Convert xlsx to csv in Linux with command line
I'm looking for a way to convert xlsx files to csv files on Linux.
I do not want to use PHP/Perl or anything like that since I'm looking at processing several millions of lines, so I need something quick. I found a program on the Ubuntu repos called xls2csv but it will only convert xls (Office 2003) files (which I'm currently using) but I need support for the newer Excel files.
Any ideas?
The Gnumeric spreadsheet application comes with a command line utility called ssconvert that can convert between a variety of spreadsheet formats:
$ ssconvert Book1.xlsx newfile.csv
Using exporter Gnumeric_stf:stf_csv
$ cat newfile.csv
Foo,Bar,Baz
1,2,3
123.6,7.89,
2012/05/14,,
The,last,Line
To install on Ubuntu:
apt-get install gnumeric
To install on Mac:
brew install gnumeric
You can do this with LibreOffice:
libreoffice --headless --convert-to csv $filename --outdir $outdir
For reasons not clear to me, you might need to run this with sudo.

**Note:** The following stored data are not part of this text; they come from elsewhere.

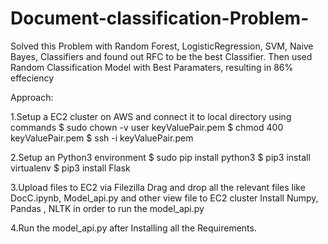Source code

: # Document-classification-Problem-

Solved this Problem with Random Forest, LogisticRegression, SVM, Naive Bayes, Classifiers and found out RFC to be the best Classifier. Then used Random Classification Model with Best Paramaters, resulting in 86% effeciency

Approach:

1.Setup a EC2 cluster on AWS and connect it to local directory using commands
$ sudo chown -v user keyValuePair.pem 
$ chmod 400 keyValuePair.pem 
$ ssh -i keyValuePair.pem

2.Setup an Python3 environment
$ sudo pip install python3
$ pip3 install virtualenv 
$ pip3 install Flask

3.Upload files to EC2 via Filezilla
Drag and drop all the relevant files like DocC.ipynb, Model_api.py and other view file to EC2 cluster
Install Numpy, Pandas , NLTK in order to run the model_api.py

4.Run the model_api.py after Installing all the Requirements.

You can make LibreOffice work with sudo without requiring a password by adding this line to you sudoers file:
users ALL=(ALL) NOPASSWD: libreoffice
If you already have a Desktop environment then I'm sure Gnumeric / LibreOffice would work well, but on a headless server (such as Amazon Web Services), they require dozens of dependencies that you also need to install.
I found this Python alternative:
https://github.com/dilshod/xlsx2csv
$ easy_install xlsx2csv
$ xlsx2csv file.xlsx > newfile.csv
Took 2 seconds to install and works like a charm.
If you have multiple sheets you can export all at once, or one at a time:
$ xlsx2csv file.xlsx --all > all.csv
$ xlsx2csv file.xlsx --all -p '' > all-no-delimiter.csv
$ xlsx2csv file.xlsx -s 1 > sheet1.csv
He also links to several alternatives built in Bash, Python, Ruby, and Java.